Praktische Ansätze zur Selbsthilfe und Prävention
Interventionsstudien zeigen, dass Veränderungen des Lebensstils, insbesondere eine ausgeglichene Ernährung mit frischen, unverarbeiteten Lebensmitteln, dazu führen kann, dass sich das Übergewicht verringert und der Stoffwechsel verbessert.
„Leichte depressive Symptome lassen sich häufig abmildern, wenn eine Ernährungsumstellung mit regelmäßiger körperlicher Aktivität kombiniert wird“, so Edwin Thanarajah.
Diese Maßnahmen helfen nicht nur, Übergewicht und Insulinresistenz zu reduzieren, sondern können auch Entzündungen hemmen und die Stimmung positiv beeinflussen.

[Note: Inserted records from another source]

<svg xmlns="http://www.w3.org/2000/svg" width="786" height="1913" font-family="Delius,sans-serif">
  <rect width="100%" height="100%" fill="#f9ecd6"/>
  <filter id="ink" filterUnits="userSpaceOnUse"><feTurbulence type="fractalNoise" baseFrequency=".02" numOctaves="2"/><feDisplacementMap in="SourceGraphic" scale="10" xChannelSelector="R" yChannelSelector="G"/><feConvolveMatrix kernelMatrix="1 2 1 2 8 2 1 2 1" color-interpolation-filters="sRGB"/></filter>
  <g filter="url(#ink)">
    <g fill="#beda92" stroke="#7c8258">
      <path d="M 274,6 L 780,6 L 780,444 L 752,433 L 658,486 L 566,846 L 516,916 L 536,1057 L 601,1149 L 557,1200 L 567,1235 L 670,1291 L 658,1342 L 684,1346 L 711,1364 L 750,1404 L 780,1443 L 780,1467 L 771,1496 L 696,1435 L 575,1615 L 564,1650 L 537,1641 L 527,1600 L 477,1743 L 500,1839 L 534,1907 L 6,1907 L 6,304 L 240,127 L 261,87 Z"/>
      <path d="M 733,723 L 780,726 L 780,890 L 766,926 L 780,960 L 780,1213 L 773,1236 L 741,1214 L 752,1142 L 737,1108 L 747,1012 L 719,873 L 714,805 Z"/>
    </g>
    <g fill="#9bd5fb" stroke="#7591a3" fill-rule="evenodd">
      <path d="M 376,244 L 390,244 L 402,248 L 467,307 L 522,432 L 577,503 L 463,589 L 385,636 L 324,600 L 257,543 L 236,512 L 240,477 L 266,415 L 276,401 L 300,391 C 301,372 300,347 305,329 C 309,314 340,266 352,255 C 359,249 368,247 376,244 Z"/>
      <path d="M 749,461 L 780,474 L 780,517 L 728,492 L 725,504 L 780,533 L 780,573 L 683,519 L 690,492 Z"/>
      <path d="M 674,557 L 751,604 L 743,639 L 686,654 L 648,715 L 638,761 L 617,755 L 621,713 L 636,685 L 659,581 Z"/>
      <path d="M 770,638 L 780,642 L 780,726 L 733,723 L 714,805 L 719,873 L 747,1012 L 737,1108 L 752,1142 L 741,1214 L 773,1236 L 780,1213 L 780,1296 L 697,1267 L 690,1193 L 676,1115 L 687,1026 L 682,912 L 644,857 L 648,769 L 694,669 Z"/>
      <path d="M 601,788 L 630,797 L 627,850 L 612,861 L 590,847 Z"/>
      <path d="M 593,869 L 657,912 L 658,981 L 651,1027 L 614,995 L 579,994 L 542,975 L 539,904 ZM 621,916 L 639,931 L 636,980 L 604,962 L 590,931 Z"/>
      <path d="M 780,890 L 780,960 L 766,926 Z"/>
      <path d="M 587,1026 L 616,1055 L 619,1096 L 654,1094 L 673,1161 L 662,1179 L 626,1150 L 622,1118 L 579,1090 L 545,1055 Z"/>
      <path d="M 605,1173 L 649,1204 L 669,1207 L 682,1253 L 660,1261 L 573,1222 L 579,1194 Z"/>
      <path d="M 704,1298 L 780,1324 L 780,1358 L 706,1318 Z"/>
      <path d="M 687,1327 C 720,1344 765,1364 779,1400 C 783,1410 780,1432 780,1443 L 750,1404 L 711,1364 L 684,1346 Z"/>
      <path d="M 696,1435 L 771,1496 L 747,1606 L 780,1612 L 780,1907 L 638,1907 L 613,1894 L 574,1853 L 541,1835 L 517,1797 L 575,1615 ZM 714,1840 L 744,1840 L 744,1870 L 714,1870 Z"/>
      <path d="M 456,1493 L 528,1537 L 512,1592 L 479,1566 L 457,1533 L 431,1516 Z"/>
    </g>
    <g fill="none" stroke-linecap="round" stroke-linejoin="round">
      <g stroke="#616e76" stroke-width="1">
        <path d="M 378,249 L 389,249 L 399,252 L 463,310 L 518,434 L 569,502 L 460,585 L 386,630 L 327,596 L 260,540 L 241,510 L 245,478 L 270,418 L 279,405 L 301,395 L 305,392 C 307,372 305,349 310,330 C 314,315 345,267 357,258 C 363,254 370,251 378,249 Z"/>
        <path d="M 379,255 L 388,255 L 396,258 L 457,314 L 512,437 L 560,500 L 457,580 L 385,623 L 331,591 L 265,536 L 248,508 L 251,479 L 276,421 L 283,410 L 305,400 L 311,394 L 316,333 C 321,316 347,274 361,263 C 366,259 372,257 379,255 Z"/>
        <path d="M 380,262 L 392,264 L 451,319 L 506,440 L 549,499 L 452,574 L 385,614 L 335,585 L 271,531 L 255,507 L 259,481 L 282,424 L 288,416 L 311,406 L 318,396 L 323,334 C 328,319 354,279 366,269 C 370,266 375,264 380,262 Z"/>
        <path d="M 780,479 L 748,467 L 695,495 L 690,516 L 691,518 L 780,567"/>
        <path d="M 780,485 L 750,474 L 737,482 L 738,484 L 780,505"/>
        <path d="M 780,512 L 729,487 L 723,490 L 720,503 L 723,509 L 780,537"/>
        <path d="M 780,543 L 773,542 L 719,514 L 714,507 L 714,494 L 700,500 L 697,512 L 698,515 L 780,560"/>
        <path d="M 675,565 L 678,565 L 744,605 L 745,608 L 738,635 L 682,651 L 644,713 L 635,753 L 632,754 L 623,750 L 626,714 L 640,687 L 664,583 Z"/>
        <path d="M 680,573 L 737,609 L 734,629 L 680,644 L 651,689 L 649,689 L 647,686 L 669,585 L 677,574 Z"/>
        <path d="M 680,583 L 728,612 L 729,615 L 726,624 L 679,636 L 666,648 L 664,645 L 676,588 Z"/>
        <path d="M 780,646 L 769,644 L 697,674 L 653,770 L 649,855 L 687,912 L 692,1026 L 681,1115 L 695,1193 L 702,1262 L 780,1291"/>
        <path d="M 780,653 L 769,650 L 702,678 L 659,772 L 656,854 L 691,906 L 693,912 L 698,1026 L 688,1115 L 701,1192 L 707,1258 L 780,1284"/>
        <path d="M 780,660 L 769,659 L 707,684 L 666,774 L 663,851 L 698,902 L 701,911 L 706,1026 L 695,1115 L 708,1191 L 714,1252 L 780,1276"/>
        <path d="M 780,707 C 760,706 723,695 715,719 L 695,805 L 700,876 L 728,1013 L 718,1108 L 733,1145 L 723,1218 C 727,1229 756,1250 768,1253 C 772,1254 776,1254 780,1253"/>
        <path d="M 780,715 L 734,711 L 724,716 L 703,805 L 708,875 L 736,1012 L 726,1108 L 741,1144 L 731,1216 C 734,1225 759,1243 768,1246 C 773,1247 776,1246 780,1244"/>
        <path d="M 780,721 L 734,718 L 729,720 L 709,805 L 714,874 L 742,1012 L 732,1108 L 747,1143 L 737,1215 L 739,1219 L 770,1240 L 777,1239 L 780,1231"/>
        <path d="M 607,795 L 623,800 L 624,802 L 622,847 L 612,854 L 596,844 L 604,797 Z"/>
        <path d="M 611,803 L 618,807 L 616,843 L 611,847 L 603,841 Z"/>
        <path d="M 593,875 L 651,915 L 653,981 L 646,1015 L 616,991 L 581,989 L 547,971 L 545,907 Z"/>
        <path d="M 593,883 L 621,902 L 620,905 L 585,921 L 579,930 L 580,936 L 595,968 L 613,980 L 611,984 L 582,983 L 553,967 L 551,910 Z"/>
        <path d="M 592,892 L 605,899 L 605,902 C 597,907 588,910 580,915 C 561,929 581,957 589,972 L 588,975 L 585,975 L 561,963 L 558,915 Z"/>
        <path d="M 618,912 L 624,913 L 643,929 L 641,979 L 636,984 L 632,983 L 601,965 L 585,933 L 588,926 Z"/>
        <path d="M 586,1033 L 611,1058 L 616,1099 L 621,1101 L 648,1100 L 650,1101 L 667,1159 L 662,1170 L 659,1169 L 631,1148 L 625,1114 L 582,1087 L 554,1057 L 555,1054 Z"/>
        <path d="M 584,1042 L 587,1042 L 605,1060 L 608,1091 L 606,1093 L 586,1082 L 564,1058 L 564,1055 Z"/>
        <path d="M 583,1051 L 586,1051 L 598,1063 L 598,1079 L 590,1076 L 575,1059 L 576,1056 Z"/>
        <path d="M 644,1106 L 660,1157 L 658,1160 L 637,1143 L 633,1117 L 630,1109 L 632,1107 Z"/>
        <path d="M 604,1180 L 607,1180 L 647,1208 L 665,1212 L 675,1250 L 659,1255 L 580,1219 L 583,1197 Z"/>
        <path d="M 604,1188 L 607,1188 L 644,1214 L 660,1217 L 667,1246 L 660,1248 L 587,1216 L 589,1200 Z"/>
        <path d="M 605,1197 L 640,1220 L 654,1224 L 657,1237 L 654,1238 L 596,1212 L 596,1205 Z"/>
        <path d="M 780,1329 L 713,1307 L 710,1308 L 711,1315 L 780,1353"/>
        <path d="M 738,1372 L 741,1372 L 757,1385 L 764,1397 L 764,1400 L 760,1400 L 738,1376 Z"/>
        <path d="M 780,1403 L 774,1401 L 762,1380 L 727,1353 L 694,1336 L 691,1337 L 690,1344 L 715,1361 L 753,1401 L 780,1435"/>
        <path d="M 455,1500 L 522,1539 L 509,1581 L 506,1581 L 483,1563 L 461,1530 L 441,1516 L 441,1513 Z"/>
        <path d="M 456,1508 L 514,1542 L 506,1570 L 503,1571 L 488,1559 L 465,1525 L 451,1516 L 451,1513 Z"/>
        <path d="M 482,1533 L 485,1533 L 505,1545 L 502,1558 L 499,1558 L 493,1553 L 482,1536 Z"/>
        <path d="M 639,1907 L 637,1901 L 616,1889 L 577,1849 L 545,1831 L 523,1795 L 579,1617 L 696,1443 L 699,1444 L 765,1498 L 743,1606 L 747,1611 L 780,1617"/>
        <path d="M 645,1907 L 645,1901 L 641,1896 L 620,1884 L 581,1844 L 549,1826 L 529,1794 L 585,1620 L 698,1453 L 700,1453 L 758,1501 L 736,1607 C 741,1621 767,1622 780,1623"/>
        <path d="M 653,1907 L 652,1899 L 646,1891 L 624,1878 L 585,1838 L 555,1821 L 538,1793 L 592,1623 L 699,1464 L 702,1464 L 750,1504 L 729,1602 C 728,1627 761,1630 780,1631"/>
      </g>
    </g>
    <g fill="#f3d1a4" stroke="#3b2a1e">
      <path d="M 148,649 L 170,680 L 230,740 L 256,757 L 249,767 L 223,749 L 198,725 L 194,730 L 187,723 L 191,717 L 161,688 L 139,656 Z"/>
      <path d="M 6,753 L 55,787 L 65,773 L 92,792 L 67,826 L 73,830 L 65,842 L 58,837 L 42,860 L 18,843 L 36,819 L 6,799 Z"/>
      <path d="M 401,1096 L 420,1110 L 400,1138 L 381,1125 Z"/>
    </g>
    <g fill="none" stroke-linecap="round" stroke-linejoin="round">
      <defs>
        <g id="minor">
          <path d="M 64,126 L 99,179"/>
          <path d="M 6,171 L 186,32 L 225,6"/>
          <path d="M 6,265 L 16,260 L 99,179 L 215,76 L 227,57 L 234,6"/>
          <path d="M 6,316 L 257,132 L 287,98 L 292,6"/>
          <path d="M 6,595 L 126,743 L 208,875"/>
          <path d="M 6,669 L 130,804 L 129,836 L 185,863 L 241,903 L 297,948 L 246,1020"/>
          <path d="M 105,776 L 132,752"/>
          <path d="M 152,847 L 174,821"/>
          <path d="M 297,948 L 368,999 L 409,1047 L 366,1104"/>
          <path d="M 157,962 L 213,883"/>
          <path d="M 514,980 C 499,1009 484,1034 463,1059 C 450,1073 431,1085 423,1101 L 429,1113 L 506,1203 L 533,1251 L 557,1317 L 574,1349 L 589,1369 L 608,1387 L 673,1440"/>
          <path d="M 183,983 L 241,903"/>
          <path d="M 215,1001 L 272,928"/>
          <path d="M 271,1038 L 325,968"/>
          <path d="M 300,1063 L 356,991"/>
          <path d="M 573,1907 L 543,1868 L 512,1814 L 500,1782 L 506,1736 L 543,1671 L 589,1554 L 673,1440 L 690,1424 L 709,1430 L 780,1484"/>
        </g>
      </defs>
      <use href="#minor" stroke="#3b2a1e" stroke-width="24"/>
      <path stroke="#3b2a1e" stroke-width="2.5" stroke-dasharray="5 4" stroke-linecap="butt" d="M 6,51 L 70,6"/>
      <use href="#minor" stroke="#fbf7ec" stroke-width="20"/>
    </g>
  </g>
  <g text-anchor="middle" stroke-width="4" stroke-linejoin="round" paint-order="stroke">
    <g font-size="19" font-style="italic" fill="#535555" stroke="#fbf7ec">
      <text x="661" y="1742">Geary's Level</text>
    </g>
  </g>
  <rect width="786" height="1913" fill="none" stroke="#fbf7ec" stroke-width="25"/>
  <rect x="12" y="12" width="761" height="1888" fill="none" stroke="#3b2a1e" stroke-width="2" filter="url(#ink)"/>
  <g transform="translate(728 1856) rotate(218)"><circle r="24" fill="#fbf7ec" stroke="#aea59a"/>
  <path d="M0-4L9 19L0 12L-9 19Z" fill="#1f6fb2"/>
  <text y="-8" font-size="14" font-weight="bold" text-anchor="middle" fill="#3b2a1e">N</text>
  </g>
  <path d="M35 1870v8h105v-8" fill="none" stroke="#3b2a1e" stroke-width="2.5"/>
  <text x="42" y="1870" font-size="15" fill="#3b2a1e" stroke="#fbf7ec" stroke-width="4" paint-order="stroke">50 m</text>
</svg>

Interdisziplinäre Zusammenarbeit als Schlüssel zur effektiven Therapie
Die DGE betont, dass Adipositas und psychische Erkrankungen nicht isoliert voneinander betrachtet werden dürfen. Vielmehr sei es essenziell, dass Fachkräfte aus den Bereichen Endokrinologie, Ernährungswissenschaft und Psychiatrie eng zusammenarbeiten, so Edwin Thanarajah. Eine ganzheitliche Behandlung sollte sowohl hormonelle und metabolische Faktoren als auch psychische Belastungen berücksichtigen.

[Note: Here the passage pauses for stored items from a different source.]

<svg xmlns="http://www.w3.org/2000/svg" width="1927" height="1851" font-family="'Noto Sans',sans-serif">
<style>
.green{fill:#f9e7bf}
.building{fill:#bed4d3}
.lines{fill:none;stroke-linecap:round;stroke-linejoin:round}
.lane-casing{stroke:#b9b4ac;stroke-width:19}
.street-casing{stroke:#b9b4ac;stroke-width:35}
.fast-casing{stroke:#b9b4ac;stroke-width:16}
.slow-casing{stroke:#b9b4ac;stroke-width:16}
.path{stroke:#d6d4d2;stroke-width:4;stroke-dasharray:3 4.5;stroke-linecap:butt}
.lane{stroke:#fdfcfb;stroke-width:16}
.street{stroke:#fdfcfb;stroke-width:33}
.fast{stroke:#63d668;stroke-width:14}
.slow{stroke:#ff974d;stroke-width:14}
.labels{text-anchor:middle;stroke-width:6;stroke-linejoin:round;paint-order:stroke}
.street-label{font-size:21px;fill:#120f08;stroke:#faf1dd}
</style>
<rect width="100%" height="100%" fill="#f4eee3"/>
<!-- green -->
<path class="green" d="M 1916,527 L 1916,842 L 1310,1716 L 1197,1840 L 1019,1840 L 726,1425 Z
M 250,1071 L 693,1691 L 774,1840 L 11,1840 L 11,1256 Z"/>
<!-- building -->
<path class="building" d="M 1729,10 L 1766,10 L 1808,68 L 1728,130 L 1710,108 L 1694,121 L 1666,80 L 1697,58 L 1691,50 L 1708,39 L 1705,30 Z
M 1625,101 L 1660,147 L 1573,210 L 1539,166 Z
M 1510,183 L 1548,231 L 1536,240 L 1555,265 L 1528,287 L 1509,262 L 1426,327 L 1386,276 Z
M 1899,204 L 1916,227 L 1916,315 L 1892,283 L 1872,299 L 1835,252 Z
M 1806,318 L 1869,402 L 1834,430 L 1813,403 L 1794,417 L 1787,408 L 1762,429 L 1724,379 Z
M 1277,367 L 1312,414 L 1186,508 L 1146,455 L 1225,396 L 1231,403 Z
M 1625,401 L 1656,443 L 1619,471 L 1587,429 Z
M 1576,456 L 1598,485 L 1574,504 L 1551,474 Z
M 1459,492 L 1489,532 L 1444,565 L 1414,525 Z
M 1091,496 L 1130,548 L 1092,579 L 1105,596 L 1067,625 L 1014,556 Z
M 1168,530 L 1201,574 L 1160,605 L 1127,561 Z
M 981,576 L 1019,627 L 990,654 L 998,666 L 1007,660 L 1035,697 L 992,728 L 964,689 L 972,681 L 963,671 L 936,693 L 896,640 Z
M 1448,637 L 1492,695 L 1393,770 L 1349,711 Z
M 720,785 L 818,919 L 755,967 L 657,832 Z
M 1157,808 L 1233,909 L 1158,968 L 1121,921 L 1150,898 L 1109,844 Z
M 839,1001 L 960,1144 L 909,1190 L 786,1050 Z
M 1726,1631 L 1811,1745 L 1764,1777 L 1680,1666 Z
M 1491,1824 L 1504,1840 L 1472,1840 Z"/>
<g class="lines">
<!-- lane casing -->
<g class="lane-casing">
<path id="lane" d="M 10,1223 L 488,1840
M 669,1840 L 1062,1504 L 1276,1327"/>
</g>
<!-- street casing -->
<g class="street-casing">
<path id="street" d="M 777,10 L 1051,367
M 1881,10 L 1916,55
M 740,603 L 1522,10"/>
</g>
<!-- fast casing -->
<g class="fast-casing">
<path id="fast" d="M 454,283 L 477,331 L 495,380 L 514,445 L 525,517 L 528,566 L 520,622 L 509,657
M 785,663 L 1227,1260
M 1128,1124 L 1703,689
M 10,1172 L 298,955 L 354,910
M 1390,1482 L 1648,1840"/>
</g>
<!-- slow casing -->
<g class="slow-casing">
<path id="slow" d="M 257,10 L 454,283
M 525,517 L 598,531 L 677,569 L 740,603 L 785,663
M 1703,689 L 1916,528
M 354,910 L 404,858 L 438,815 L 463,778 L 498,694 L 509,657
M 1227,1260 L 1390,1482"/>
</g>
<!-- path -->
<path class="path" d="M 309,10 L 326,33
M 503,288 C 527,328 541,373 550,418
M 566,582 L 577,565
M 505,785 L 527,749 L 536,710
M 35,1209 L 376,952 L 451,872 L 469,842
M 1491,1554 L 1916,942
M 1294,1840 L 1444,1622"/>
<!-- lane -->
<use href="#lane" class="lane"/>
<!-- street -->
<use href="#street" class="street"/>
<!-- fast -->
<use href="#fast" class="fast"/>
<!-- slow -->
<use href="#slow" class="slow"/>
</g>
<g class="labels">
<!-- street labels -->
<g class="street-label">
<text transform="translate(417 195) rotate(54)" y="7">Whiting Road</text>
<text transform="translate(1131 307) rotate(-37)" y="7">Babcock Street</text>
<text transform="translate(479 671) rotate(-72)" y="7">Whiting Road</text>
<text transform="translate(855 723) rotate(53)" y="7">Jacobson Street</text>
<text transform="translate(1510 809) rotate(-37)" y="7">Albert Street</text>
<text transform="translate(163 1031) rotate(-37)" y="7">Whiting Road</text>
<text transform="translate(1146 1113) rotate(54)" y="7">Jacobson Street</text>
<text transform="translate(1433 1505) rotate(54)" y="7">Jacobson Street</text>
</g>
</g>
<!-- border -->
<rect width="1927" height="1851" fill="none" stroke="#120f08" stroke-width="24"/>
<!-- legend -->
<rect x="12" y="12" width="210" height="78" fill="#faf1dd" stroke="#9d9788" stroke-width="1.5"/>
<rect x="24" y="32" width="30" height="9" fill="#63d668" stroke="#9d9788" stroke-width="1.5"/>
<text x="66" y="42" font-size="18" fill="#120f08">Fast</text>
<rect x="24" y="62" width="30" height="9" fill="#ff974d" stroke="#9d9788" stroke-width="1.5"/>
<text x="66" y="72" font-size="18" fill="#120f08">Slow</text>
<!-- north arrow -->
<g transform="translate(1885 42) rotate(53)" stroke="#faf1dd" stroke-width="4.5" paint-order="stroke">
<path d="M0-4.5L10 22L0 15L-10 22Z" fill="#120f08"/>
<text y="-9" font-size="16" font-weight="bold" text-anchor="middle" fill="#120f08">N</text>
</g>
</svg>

„Ein interdisziplinärer Therapieansatz kann helfen, die Mechanismen hinter dieser Wechselwirkung besser zu verstehen und gezielte Präventions- und Behandlungsstrategien zu entwickeln“, so Professor Dr. med. Jens C. Brüning, Kongresspräsident 2025 und Direktor der Poliklinik für Endokrinologie, Diabetologie und Präventivmedizin an der Uniklinik Köln. „Hierzu zählen neben einer individuell angepassten Ernährungsberatung auch psychotherapeutische Maßnahmen und eine optimierte medikamentöse Behandlung.“
Quellen:
Kiyuri Naicker, Jeffrey A. Johnson, Jens C. Skogen, Douglas Manuel, Simon Øverland, Børge Sivertsen, Ian Colman (2017) Type 2 Diabetes and Comorbid Symptoms of Depression and Anxiety: Longitudinal Associations With Mortality Risk. Diabetes Care; 40 (3): 352–358. https://doi.org/10.2337/dc16-2018
Samuthpongtorn, C., Nguyen, L. H., Okereke, O. I., Wang, D. D., Song, M., Chan, A. T., & Mehta, R. S. (2023). Consumption of ultraprocessed food and risk of depression. JAMA Network Open, 6(9), e2334770. https://doi.org/10.1001/jamanetworkopen.2023.34770
Interessenkonflikte:
Prof. Dr. med. Jens Brüning gibt an, Mitbegründer und Anteilseigner von Cerapeutix GmbH zu sein, sowie Vortragshonorare und Forschungsunterstützung von Sanofi, Aventis, Novo Nordisk und Eli Lilly & Co erhalten zu haben.
Priv.-Doz. Dr. med. Sharmili Edwin Tharanajah gibt an, dass keine Interessenkonflikte vorliegen.